Wiceprezes rosyjskiej spółki nie żyje. Mężczyzna miał wypaść z 17. piętra

6 godzin temu
Zdjęcie: Polsat News


Nie żyje Andriej Badałow, wiceprezes Transnieftu, rosyjskiej spółki energetycznej. Jako przyczynę podano wstępnie samobójstwo - mężczyzna miał wypaść z balkonu na 17. piętrze. Transnieft kontroluje sieć ropociągów o długości 70 tys. km, odpowiadając za niemal cały transport ropy w kraju.

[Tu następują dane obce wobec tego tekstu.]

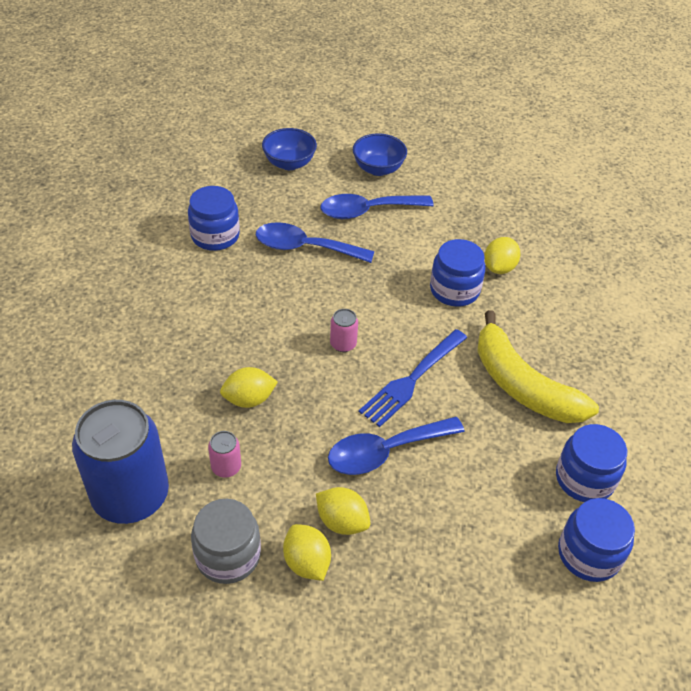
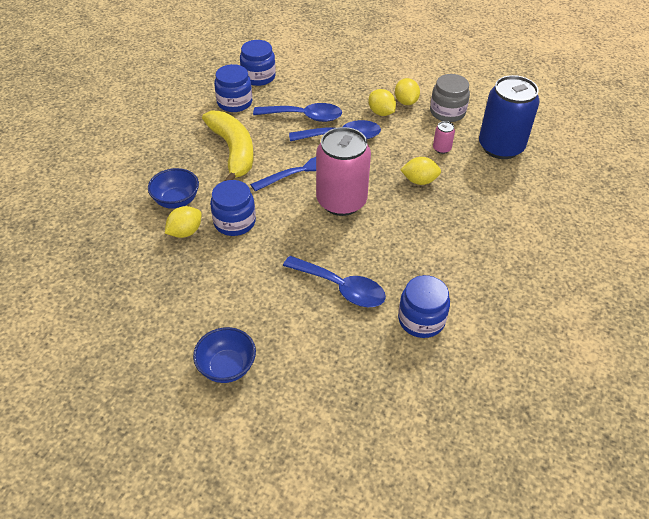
camera: 160 degrees left, 0 degrees up
(289, 163) = (320, 399): blue bowl -> blue bowl (176, 200)
(343, 344) = (341, 201): pink can -> pink can, size x2.49
(367, 211) = (265, 314): blue spoon -> blue spoon (304, 116)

Badałow był wiceprezesem Transnieftu od 2021 roku i odpowiadał za transformację cyfrową oraz automatyzację produkcji i operacji biznesowych. Wcześniej pracował jako dyrektor generalny w Instytucie Badawczym Woschod.
Informację podała też Telewizja Biełsat.


Transnieft to państwowa spółka odpowiedzialna za krajowe sieci ropociągów. Firma zarządza największym na świecie systemem rurociągów ropy naftowej o łącznej długości prawie 70 tys. km (blisko 51 tys. km rurociągów naftowych i prawie 16,5 tys. km rurociągów produktów naftowych). Transportuje się nimi 83 proc. ropy naftowej i 30 proc. produktów naftowych wytwarzanych w Rosji.Reklama
Radio Swoboda przypomniało, iż nie jest to pierwszy w ostatnich latach przypadek nagłej i zagadkowej śmierci osoby z kadry zarządzającej dużej rosyjskiej firmy. Najgłośniejszym była śmierć przewodniczącego rady dyrektorów spółki Łukoil, Rawiła Maganowa, którego ciało 1 września 2022 r. znaleziono pod oknami Centralnego Szpitala Klinicznego w Moskwie. Według jednej z rozważanych wówczas przyczyn wypadku miał "przypadkowo wypaść z okna podczas palenia papierosa".